Provided records>
'''

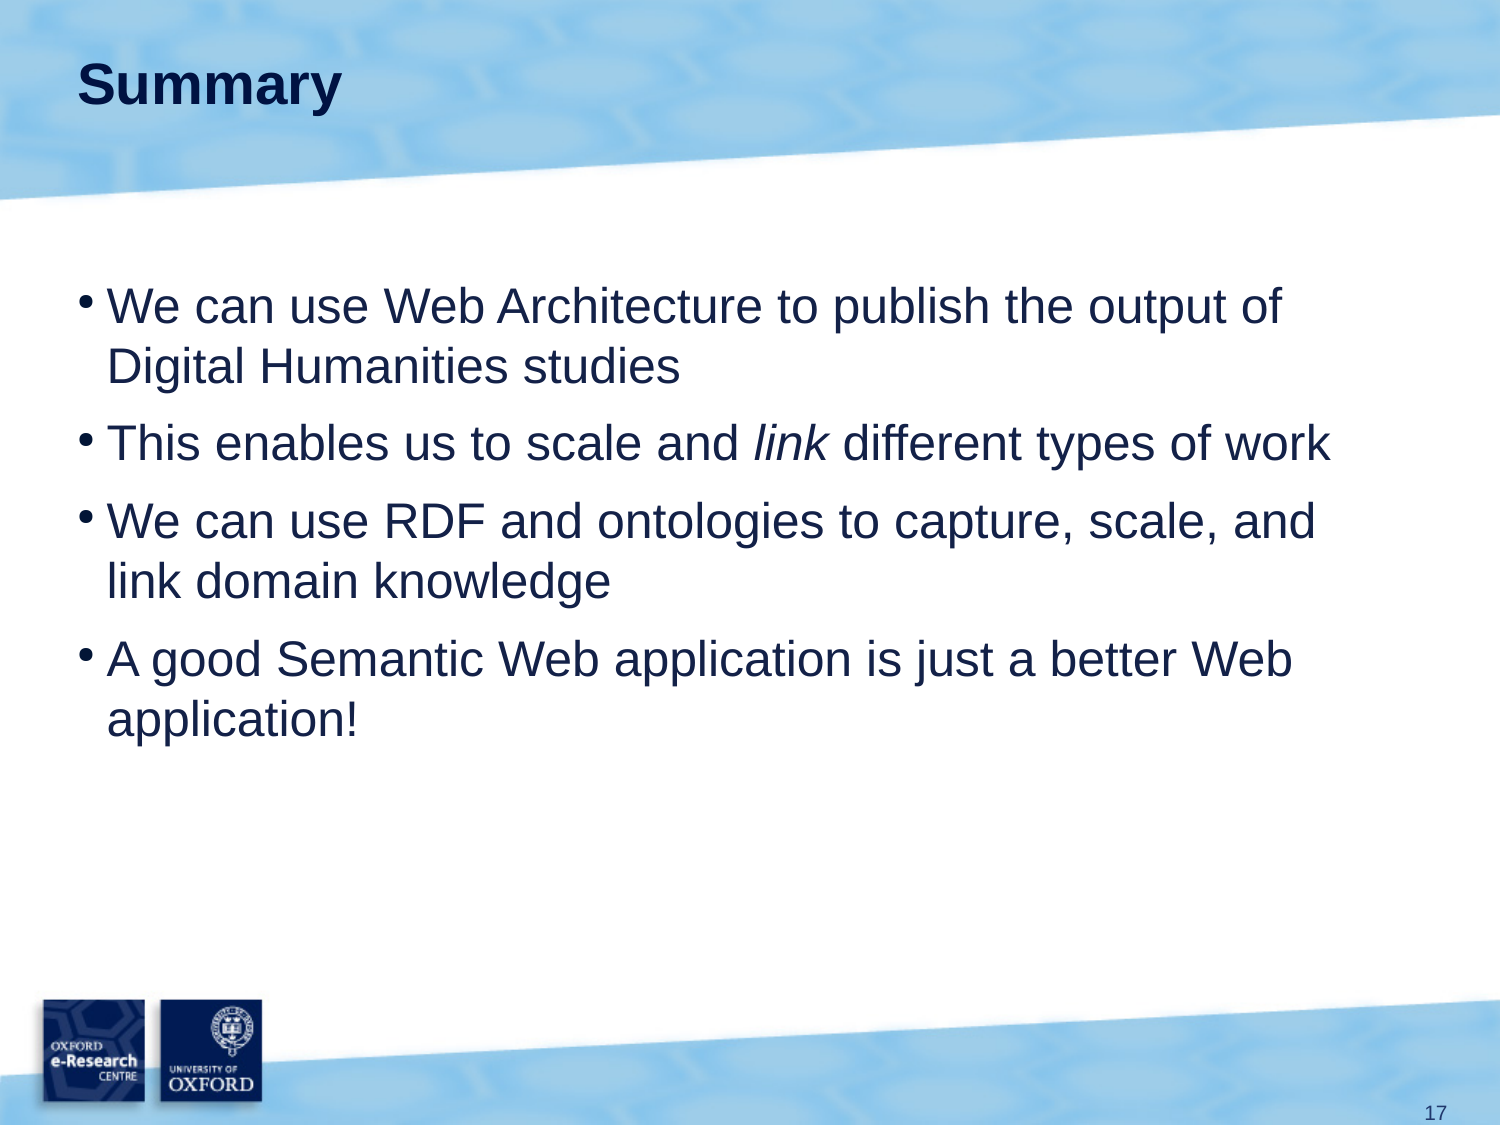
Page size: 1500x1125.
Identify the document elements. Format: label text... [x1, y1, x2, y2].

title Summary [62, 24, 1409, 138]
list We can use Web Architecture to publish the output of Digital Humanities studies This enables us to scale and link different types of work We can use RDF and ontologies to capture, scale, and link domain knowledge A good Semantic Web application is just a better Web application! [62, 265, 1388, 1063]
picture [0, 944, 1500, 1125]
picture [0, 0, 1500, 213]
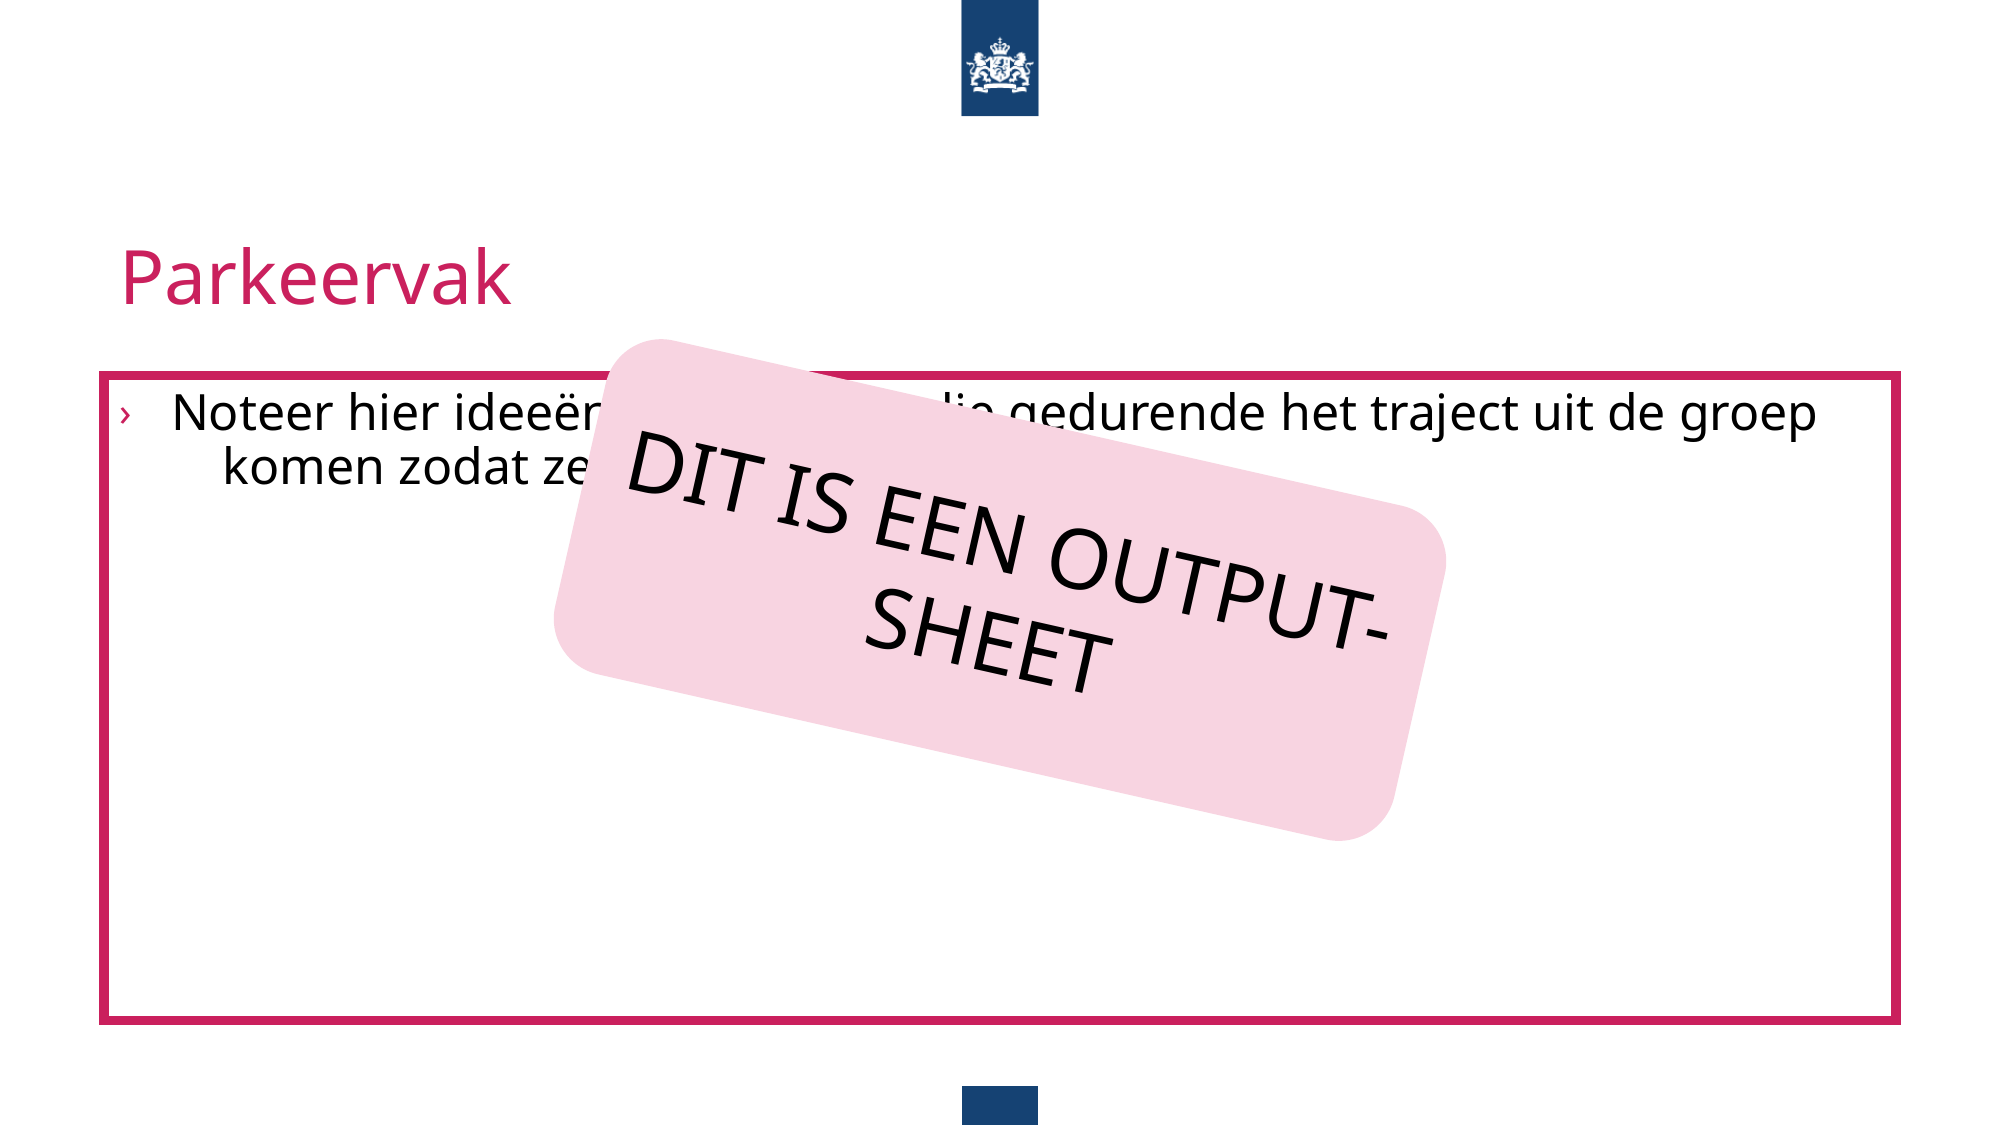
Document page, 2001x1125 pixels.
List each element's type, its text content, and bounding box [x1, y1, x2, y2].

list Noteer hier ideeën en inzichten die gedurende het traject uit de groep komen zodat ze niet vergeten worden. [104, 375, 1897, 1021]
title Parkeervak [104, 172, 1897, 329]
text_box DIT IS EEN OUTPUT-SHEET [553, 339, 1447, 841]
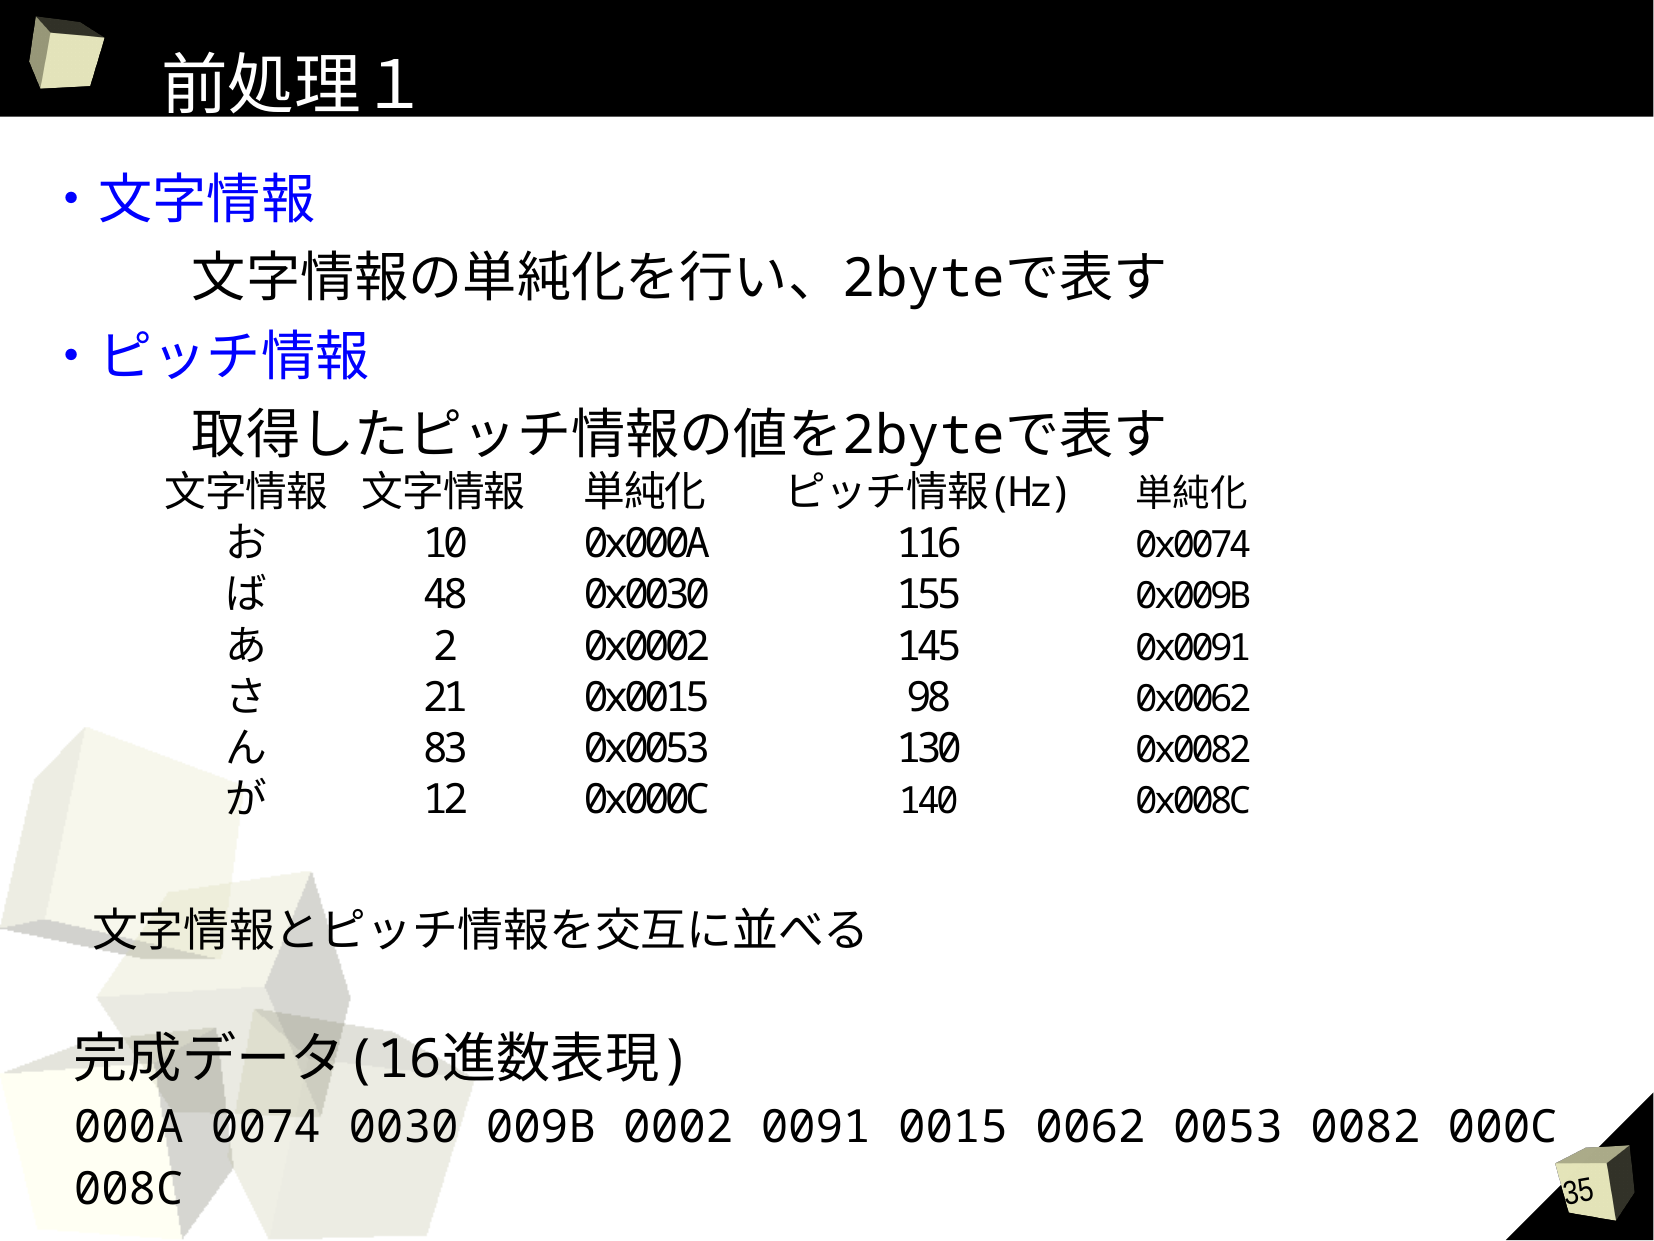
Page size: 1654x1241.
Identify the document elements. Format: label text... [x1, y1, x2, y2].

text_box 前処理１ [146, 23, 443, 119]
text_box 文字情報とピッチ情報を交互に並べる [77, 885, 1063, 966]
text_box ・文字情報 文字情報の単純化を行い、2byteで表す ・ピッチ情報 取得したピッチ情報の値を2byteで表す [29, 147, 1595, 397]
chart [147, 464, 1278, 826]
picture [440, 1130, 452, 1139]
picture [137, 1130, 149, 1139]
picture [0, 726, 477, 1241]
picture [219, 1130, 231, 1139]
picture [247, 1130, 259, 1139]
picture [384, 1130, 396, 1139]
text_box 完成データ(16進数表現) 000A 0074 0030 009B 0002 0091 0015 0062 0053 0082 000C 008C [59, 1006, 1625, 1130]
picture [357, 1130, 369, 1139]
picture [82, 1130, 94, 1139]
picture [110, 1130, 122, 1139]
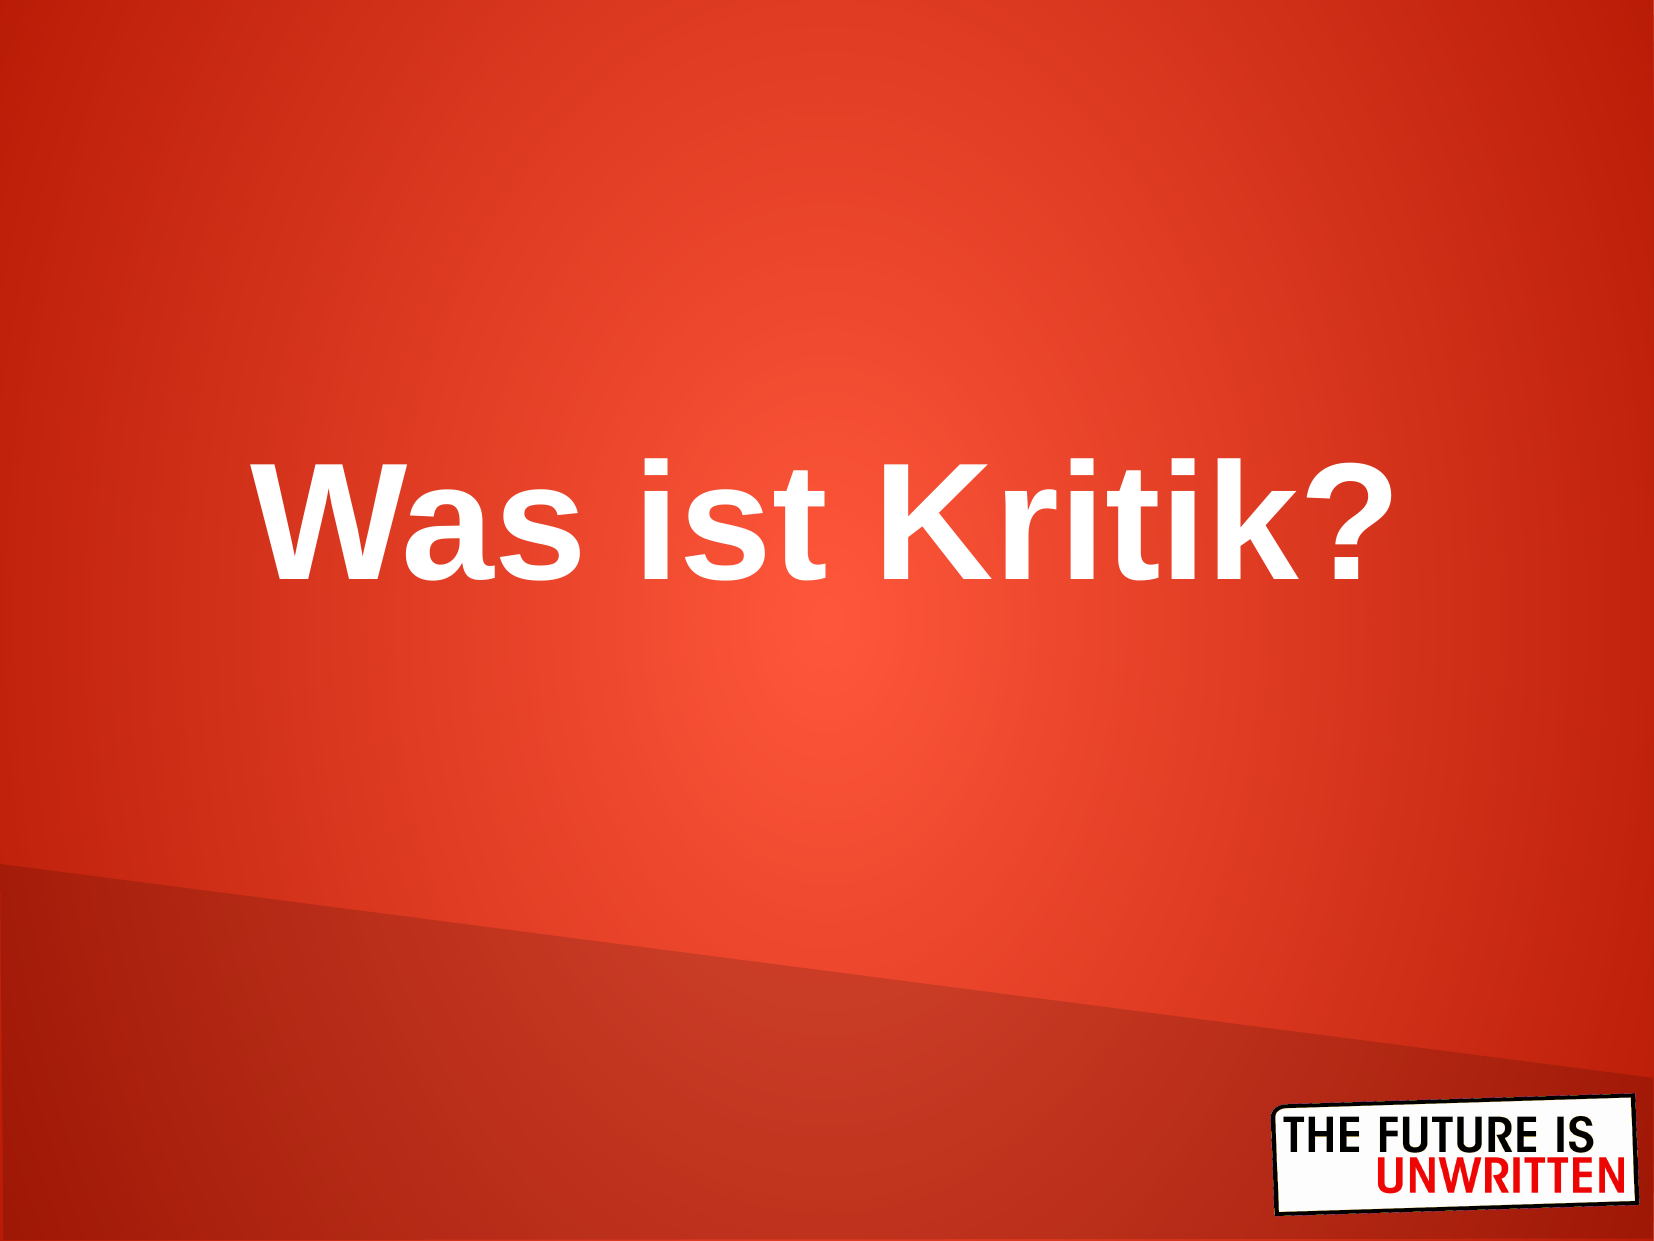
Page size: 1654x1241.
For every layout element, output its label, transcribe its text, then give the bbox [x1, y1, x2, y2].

'''

Problem details> Can you write out every item above word for word, leaving out the pictures?

Written response>
Page size: 1500x1125.
Identify the document elements. Format: label text... [x1, y1, x2, y2].

title Summary [62, 24, 1409, 138]
list We can use Web Architecture to publish the output of Digital Humanities studies This enables us to scale and link different types of work We can use RDF and ontologies to capture, scale, and link domain knowledge A good Semantic Web application is just a better Web application! [62, 265, 1388, 1063]
picture [0, 944, 1500, 1125]
picture [0, 0, 1500, 213]
Document page, 2001x1125 pixels.
List each element's type, its text content, and bounding box [x1, y1, x2, y2].

list Noteer hier ideeën en inzichten die gedurende het traject uit de groep komen zodat ze niet vergeten worden. [104, 375, 1897, 1021]
title Parkeervak [104, 172, 1897, 329]
text_box DIT IS EEN OUTPUT-SHEET [553, 339, 1447, 841]
Page size: 1654x1241.
Identify the document elements. Format: label text... [x1, y1, x2, y2].

text_box 前処理１ [146, 23, 443, 119]
text_box 文字情報とピッチ情報を交互に並べる [77, 885, 1063, 966]
text_box ・文字情報 文字情報の単純化を行い、2byteで表す ・ピッチ情報 取得したピッチ情報の値を2byteで表す [29, 147, 1595, 397]
chart [147, 464, 1278, 826]
picture [440, 1130, 452, 1139]
picture [137, 1130, 149, 1139]
picture [0, 726, 477, 1241]
picture [219, 1130, 231, 1139]
picture [247, 1130, 259, 1139]
picture [384, 1130, 396, 1139]
text_box 完成データ(16進数表現) 000A 0074 0030 009B 0002 0091 0015 0062 0053 0082 000C 008C [59, 1006, 1625, 1130]
picture [357, 1130, 369, 1139]
picture [82, 1130, 94, 1139]
picture [110, 1130, 122, 1139]
Page size: 1654x1241.
For every layout element, output its label, transcribe its text, then give the bbox [x1, y1, x2, y2].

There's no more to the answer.